そんな脱フュージョンの方法として有名なのが、「呼吸法」や「瞑想」です。瞑想と聞くと難しそうですが、基本的にはゆっくり呼吸を繰り返すだけ。息がお腹の中に出入りするのを感じながら、意識を呼吸に集中します。最初のうちは雑念が浮かんでくるかもしれませんが、気にせず「呼吸、呼吸」と心の中で唱えて意識を戻していきましょう。座って目を閉じて……だけが瞑想法ではありません。ゆっくり歩きながらなど、好みのスタイルで瞑想しましょう。
ネガティブな考えが浮かんだら、「~と考えた」と付け足す脱フュージョンの方法もあります。たとえば「きっと失敗する」と思ったら、その後に「と考えた」と付け足し、繰り返しつぶやきます。「きっと失敗する」というのは、自分が考えている妄想で現実ではありません。
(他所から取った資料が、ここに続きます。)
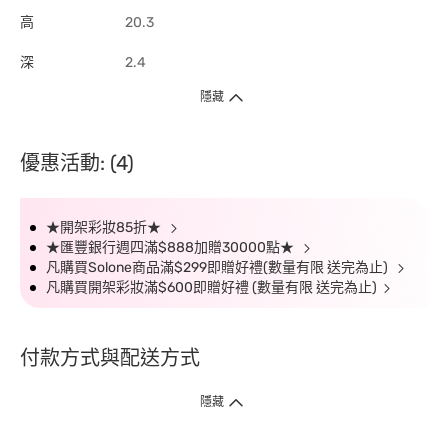
高
20.3
深
2.4
隱藏
優惠活動: (4)
★開架彩妝85折★
★匯豐銀行週四滿$888加贈30000點★
凡購買Solone商品滿$299即贈好禮(數量有限 送完為止)
凡購買開架彩妝滿$600即贈好禮 (數量有限 送完為止)
付款方式與配送方式
隱藏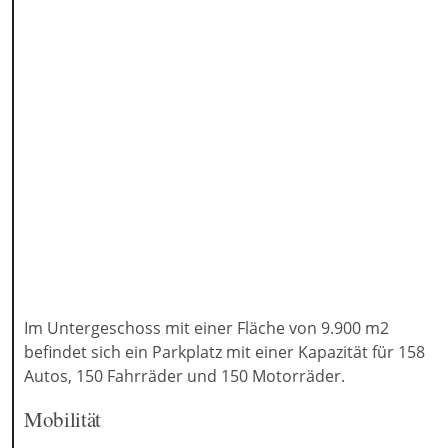
Im Untergeschoss mit einer Fläche von 9.900 m2
befindet sich ein Parkplatz mit einer Kapazität für 158
Autos, 150 Fahrräder und 150 Motorräder.
Mobilität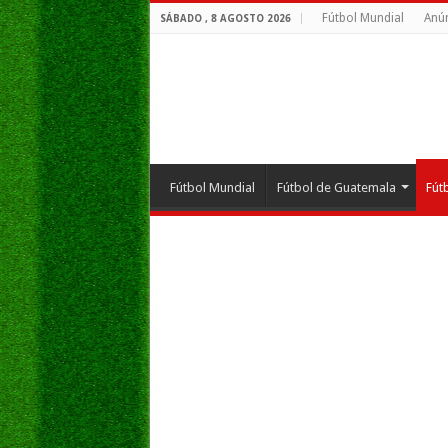
Fútbol Mundial
Anún
SÁBADO , 8 AGOSTO 2026
Fútbol Mundial
Fútbol de Guatemala
Fút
そのことに気がつけば、気持ちが軽くなるはずです。
他にもイメージと現実の自分の間に距離をとって区別する方法は、色々あります。「ネガティブな思考をわざとゆっくりしゃべる」「適当な歌にする」「キャラクターの声でしゃべる」「アナウンサーのように実況する」 など。たいした悩みではなかった、と気づくことができれば、脱フュージョンは大成功です。